Despite their successes, of which there were many, Michael was able to later reflect on things he might have done differently. For instance, ‘Bad Boys’, the third single from their debut album, Fantastic, was written by the singer when he was only 19, tackling the perspective of a teenager who keeps defying his parents. The song did well on the charts, taking position behind another monolith of 1983, The Police’s ‘Every Breath You Take’.
However, reflecting on the track in the 1987 issue of Smash Hits, Michael admitted to feeling embarrassed by the track. “I’m not embarrassed by the whole Wham! thing at all,” he said.
“I’m embarrassed by ‘Bad Boys’ – that was such a bad record.”
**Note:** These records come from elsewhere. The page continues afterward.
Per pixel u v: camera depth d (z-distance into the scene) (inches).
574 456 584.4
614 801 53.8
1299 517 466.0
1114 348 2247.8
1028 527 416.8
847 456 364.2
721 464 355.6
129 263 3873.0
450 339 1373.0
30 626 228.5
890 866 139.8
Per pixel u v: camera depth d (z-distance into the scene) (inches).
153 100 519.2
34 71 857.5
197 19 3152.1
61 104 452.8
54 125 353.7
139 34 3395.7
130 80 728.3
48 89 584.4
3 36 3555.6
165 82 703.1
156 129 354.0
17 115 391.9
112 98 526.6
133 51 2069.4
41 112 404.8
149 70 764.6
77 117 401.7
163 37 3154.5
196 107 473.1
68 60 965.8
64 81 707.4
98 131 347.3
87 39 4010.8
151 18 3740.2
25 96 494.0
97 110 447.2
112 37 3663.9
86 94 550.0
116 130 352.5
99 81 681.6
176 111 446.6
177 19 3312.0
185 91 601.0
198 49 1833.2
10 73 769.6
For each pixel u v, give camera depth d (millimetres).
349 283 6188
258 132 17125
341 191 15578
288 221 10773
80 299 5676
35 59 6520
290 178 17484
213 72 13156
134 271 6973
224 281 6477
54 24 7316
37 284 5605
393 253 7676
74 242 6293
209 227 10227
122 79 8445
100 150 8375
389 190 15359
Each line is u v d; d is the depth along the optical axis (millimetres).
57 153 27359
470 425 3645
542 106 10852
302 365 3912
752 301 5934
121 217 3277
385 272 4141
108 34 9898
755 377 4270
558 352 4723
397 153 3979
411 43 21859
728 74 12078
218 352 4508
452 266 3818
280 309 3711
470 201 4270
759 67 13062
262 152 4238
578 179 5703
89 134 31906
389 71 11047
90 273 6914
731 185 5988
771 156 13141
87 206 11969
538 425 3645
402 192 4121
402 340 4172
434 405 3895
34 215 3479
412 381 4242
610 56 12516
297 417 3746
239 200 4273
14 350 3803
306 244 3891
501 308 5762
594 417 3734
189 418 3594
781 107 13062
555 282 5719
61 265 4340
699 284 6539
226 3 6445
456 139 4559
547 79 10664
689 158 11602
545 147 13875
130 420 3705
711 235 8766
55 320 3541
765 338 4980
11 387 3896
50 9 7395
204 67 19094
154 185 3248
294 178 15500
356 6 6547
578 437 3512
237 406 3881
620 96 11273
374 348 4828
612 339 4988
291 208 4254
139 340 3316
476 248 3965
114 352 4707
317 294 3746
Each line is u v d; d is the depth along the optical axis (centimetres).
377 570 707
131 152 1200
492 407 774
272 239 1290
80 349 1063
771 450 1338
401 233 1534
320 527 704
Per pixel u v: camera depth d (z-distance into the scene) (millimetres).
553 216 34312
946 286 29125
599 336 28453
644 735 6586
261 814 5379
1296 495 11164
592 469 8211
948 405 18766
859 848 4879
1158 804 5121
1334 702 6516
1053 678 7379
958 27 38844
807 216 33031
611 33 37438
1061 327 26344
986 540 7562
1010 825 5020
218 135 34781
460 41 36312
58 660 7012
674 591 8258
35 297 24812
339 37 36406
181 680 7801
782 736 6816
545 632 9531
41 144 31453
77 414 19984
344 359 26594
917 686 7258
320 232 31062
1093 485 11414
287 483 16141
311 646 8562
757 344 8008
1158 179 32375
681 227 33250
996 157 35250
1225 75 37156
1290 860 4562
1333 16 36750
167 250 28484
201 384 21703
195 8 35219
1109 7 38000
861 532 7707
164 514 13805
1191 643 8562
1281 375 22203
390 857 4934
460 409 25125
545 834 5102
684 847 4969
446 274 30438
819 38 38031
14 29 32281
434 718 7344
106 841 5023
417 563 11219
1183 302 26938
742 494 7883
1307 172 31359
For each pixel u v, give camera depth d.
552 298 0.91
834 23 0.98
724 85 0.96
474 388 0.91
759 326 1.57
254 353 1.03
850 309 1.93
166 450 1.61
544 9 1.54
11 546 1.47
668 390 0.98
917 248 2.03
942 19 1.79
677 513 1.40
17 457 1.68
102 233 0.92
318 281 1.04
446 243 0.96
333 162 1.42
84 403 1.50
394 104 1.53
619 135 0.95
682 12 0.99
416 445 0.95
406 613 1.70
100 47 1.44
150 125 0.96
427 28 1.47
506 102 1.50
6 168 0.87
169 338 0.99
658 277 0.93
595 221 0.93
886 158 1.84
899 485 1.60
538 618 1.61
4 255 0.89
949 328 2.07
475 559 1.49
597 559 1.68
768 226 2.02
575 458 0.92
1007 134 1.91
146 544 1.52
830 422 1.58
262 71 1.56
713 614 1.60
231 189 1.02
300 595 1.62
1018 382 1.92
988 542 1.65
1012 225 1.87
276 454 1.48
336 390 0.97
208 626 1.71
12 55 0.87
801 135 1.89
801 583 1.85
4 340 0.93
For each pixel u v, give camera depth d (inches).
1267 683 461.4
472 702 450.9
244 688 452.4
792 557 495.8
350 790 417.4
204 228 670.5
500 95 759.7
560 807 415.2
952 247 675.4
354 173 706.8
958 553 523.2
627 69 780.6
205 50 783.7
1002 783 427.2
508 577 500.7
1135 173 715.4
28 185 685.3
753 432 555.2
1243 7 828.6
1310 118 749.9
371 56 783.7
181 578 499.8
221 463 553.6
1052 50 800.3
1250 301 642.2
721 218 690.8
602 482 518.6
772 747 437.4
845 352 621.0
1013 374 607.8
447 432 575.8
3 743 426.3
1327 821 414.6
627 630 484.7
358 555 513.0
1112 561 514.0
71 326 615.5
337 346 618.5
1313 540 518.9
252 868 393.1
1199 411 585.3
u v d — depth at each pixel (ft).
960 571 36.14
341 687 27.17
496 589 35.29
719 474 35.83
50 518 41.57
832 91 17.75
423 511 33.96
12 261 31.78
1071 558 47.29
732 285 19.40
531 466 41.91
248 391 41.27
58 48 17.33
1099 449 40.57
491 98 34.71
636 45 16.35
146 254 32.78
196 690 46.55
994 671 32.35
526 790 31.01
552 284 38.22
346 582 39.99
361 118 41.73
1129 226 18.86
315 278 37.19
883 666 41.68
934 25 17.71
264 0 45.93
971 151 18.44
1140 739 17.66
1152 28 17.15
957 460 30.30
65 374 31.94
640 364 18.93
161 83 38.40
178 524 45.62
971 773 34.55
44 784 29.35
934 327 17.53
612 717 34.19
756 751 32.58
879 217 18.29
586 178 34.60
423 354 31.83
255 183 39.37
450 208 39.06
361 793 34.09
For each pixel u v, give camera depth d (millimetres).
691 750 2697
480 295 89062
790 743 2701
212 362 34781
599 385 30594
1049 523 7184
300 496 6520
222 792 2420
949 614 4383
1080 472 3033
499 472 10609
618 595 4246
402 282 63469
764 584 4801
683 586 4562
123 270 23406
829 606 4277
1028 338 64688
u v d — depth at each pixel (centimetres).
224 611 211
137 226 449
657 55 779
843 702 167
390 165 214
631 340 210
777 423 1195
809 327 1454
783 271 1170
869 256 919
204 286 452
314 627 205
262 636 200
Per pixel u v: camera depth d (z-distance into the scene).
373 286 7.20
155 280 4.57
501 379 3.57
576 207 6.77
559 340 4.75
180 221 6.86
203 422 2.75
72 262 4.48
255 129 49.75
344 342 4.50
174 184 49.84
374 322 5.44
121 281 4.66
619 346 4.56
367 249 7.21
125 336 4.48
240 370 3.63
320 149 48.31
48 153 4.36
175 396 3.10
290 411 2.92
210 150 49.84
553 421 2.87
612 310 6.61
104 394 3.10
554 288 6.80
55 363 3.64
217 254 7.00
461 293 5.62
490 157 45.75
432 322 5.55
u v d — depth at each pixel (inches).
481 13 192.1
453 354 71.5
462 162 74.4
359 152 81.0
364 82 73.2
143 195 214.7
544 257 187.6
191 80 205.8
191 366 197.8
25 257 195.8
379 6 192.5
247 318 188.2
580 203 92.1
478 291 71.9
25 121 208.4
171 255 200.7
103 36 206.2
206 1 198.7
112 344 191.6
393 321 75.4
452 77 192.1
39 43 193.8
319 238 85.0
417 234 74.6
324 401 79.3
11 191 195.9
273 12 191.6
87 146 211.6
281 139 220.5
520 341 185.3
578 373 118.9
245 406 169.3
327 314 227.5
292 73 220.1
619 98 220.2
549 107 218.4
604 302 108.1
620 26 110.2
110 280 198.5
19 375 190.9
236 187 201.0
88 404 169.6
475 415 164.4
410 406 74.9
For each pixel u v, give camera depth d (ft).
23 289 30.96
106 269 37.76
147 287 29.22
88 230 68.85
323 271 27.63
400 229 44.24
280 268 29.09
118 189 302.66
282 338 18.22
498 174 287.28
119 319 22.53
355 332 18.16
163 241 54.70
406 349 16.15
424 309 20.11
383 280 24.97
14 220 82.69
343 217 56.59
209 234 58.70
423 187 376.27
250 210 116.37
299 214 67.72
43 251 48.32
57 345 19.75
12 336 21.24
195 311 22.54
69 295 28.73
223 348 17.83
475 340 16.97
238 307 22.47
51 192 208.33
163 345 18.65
Adding, ”The song and the video, they are an embarrassment to me now. Funnily enough, I listened to ‘Bad Boys’ the other day, and I suddenly realised that with the backing track I was trying to rip off an old Was Not Was song ‘Out Come The Freaks’, and I realised how shitty and tinny it sounded in comparison to the original.”
He also said that he felt it was a good record when they first made it, but that he also wasn’t confident enough with what he was doing and was going through a “particularly heavy time” with management, meaning that he just wanted to get the project done, before realising about a week later that he didn’t like the song at all.
“People still love it to this day, too, but I just can’t see it myself,” he added, before rushing to defend that it’s not Wham! that he felt icky towards – just ‘Bad Boys’. “No! I haven’t turned my back on the shuttlecock days. It was just that record – I would never say I was embarrassed by Wham! because it was good fun, you know. I just can’t see myself ever doing it again.”